• _EXERCISE DATA_:
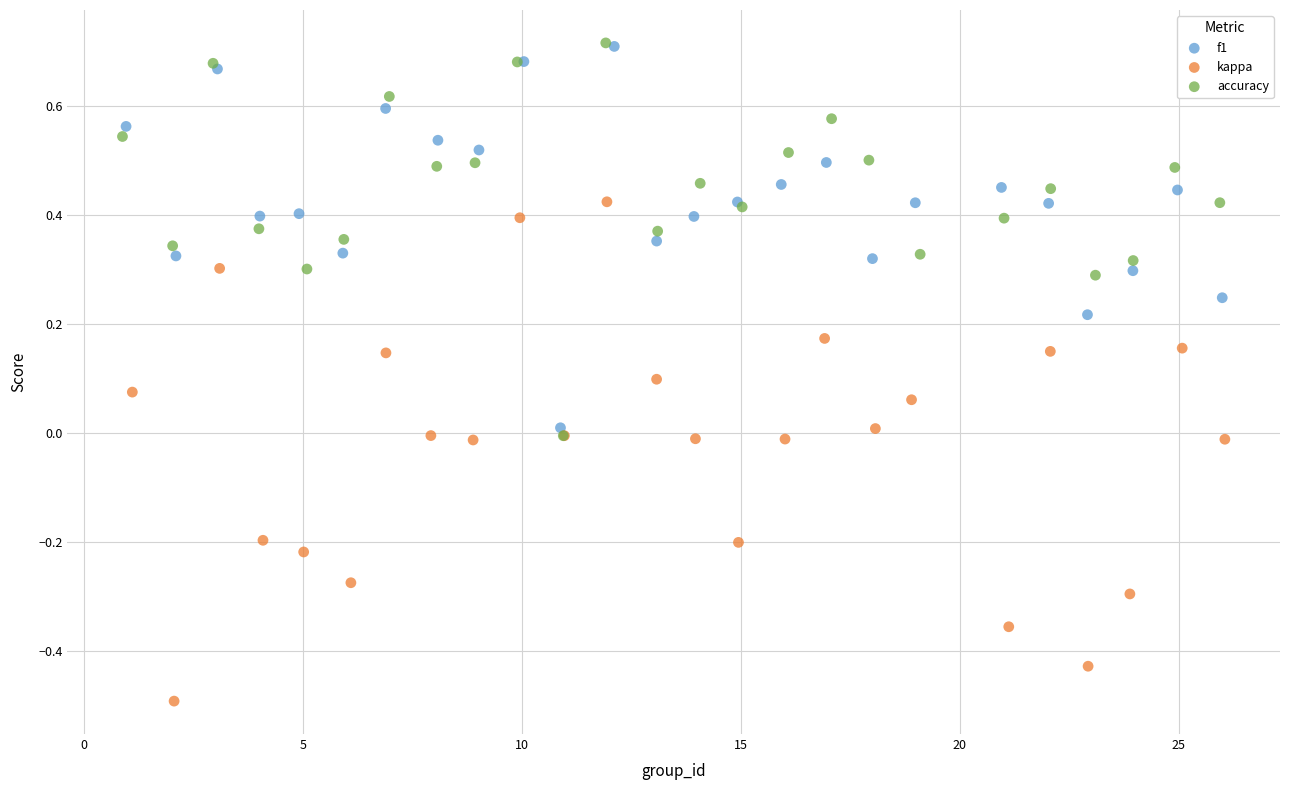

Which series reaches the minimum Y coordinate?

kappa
* * *
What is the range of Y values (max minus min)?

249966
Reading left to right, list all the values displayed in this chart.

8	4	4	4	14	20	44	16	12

• _TASK DESCRIPTION_:
Pull out each line of the records that contains the word "values", copying it unchanged.

• _SOLUTION_:
What is the range of Y values (max minus min)?
Reading left to right, list all the values displayed in this chart.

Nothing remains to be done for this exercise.